The Association of Washington Business reports,
The plan would cap property tax levy rates and move to a per-student model of school funding, similar to the funding system used in Massachusetts. The state would pay at least $12,500 for each student, said Sen. John Braun, R- Centralia and lead budget writer.
The plan would shift how state and local property tax levies are used to pay for K-12 education. Instead of variable property tax rates in each district, there would be a flat statewide property tax levy of $1.80 per $1,000 in assessed value. That would raise about $2 billion per year, while eliminating about $2.4 billion collected annually from the current variable property tax rates in different districts.
New teachers would see a raise to $45,000 a year. Top teachers would earn bonuses.
The plan meets an AWB priority, which is support for career and technical education.
Superintendent of Public Instruction Chris Reykdal, who testified yesterday, pledging his cooperation to lawmakers as they worked on the McCleary fix, said in a press release last week,
The Caucus’s proposal shows that Republicans are serious about solving the funding problem and that it understands additional resources will be needed.
The proposal itself is very comprehensive.
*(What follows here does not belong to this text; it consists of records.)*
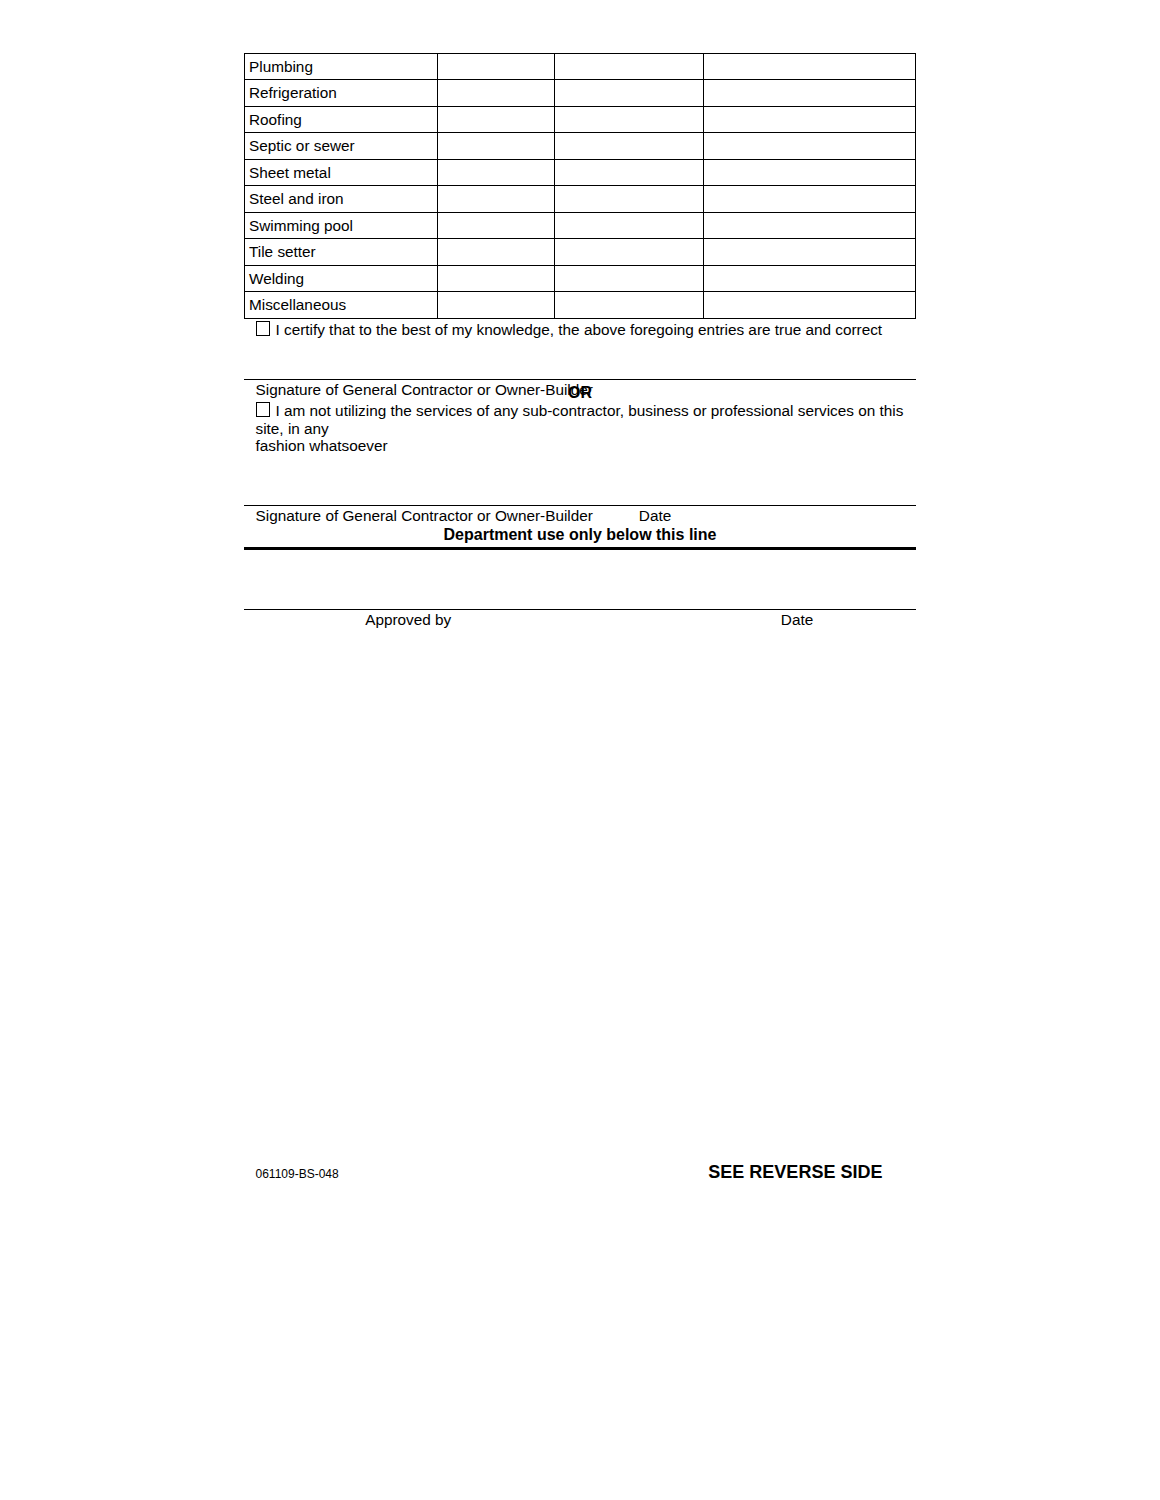| Plumbing | | | |
| Refrigeration | | | |
| Roofing | | | |
| Septic or sewer | | | |
| Sheet metal | | | |
| Steel and iron | | | |
| Swimming pool | | | |
| Tile setter | | | |
| Welding | | | |
| Miscellaneous | | | |
I certify that to the best of my knowledge, the above foregoing entries are true and correct
Signature of General Contractor or Owner-Builder
OR
I am not utilizing the services of any sub-contractor, business or professional services on this site, in any
fashion whatsoever
Signature of General Contractor or Owner-Builder Date
Department use only below this line
Approved by
Date
061109-BS-048
SEE REVERSE SIDE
It would create a guaranteed funding level for each and every student. The level would be enhanced for students in special programs, such as English learners or students in special education or those who are low-income or homeless, recognizing those students’ additional needs. That funding level would be paid for, in part, by a state property tax capped at $1.80 per $1,000 of assessed value.
I appreciate the emphasis on accountability and on providing additional support for underachieving students.
The shifting property tax burdens we discussed here remain one of the several critical points of contention. But we’re encouraged that the conversation has begun.